IN October, the Anti-Apartheid Act of 1986 will be one year old. The act calls for the president to consider escalated sanctions against South Africa in the event that by October 1987 there is no appreciable progress toward reform. This legislative deadline will undoubtedly spur further debate on whether the sanctions imposed in the 1986 act have been successful; that debate will be, in essence, over the definition of ``success.'' The pressures in Congress to enact the sanctions legislation were strong enough in 1986 for a Republican Senate to override a Reagan veto. Congressional attitudes were hardened by television coverage of township violence, by Pretoria's actions against black labor leaders, and by the frequent appearances in the United States of prominent black and liberal personalities from South Africa. Domestic politics in the US also played a part. Attitudes toward the issue of sanctions against South Africa became, for many, a litmus test of a politician's view on civil rights in the US. The parallel movement of US companies to pull out or sell out of South Africa was dictated in part by economics, but also by the increasing pressures generated on campuses, in board rooms, and in communities. Actions by Congress and the companies have, for the moment, removed the apartheid issue from the forefront of national politics. To some, this spells success.
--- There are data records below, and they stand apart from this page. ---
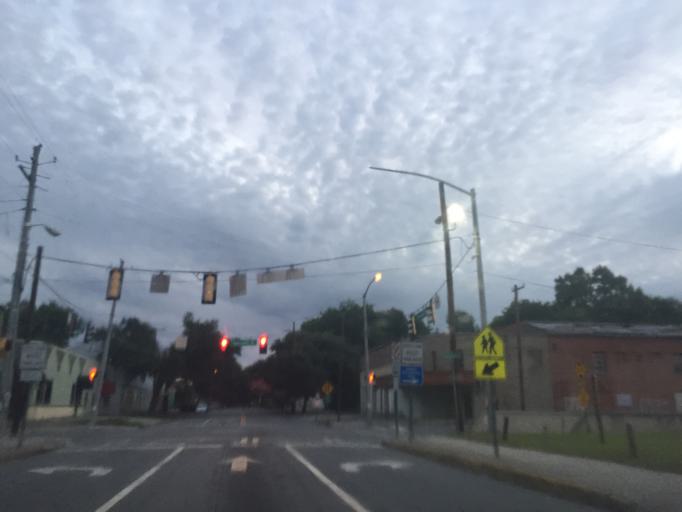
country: US
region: Georgia
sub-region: Chatham County
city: Savannah
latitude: 32.0649
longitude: -81.0893
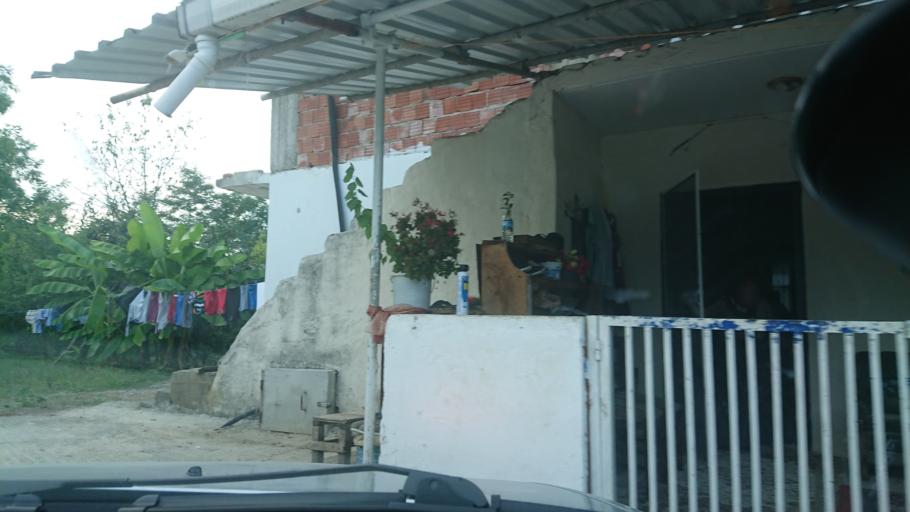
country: TR
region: Samsun
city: Dikbiyik
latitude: 41.1789
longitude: 36.5481
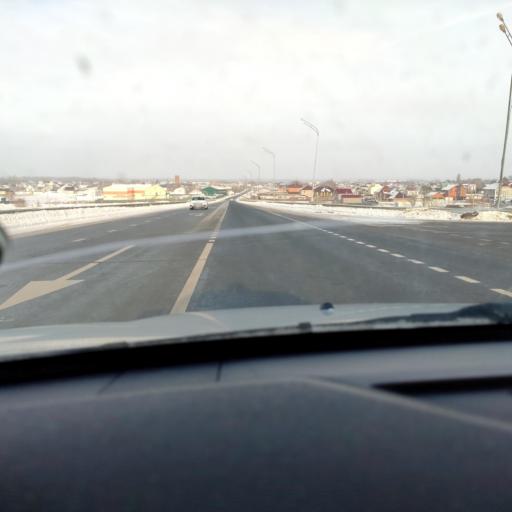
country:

Much of the argument for sanctions and disinvestment, however, assumed that the US could, within a short space of time, begin to effect the dismantling of apartheid through forcing the Pretoria government to make major reforms.

Nearly a year later, these expectations are shown to have been highly unrealistic. The South African government has shifted to the right. Some modest reforms have been reversed. Businesses taken over from US companies seem less conscientious in following the social policies of their previous owners. Moderate leaders in South Africa and US government officials are pointing out that sanctions, indeed, have had the result many predicted - of stiffening the resolve of the South African leadership not to be pressured by outside powers. To those disappointed in the immediate results, sanctions have been a failure.
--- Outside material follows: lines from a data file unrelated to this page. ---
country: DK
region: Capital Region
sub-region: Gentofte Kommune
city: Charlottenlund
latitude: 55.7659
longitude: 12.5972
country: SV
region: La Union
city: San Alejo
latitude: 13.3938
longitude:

To many, however, both in South Africa and in the US, the intent of sanctions was not to bring reform under an Afrikaner government but to dismantle the system entirely and rebuild under a nonracial constitution. For them, sanctions and disinvestment were designed to apply pressure through isolation, not through internal influence. As they see US companies withdrawing, the secretary of state speaking with the leader of the African National Congress, and white South African personalities traveling to Dakar to meet with members, those who favor isolation feel sanctions are succeeding.
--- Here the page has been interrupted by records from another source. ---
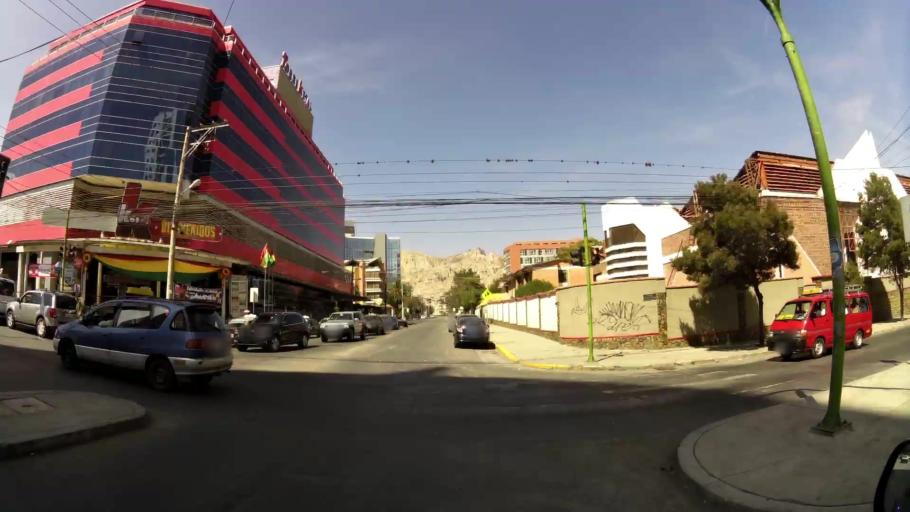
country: BO
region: La Paz
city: La Paz
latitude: -16.5392
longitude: -68.0843
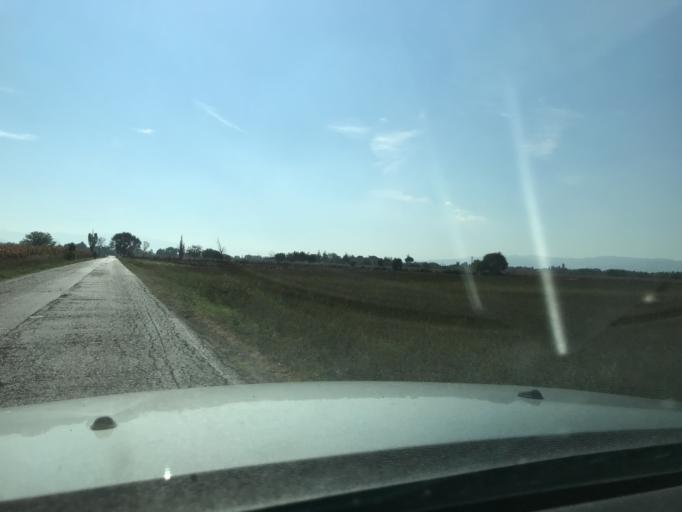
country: IT
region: Umbria
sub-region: Provincia di Perugia
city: Ospedalicchio
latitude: 43.0901
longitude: 12.5028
The existence of these two opposite views polarizes the issue and makes moderate approaches more and more difficult. Conscientious US business leaders still believe they can, over time, influence the thinking at the workplace toward more equitable attitudes; more than a hundred US companies still operate in South Africa and intend to stay. But, pressured at home to withdraw and in South Africa to conform, their position is increasingly difficult.

Those who argue that sanctions have ``backfired'' and have slowed the pace of reform have logic on their side. But, as has been true in other cases involving oppressive governments, the point has been reached where voices of moderation preaching reform within the present system are no longer heard. The Rev. Leon Sullivan, whose code of racial justice in business was followed by most of the US companies, has ceased his efforts. Columnist William Raspberry laid Mr. Sullivan's decision to ``peer pressure.''

A US Democratic Congress is not likely to reverse the Anti-Apartheid Act, particularly as an election campaign gains momentum in the US. Dramatic reforms under a Botha government in South Africa that would be credible and would alter prevailing US attitudes are unlikely.

The choice for Americans today seems to be either a total detachment from South Africa, with reform awaiting some future, broadly based government, or pressing the present Afrikaner leadership to make reforms. Americans appear to have chosen the former. That may be the correct stance, but it means that, while the world waits for changes in some distant future, the US may be less relevant to developments in South Africa than ever before.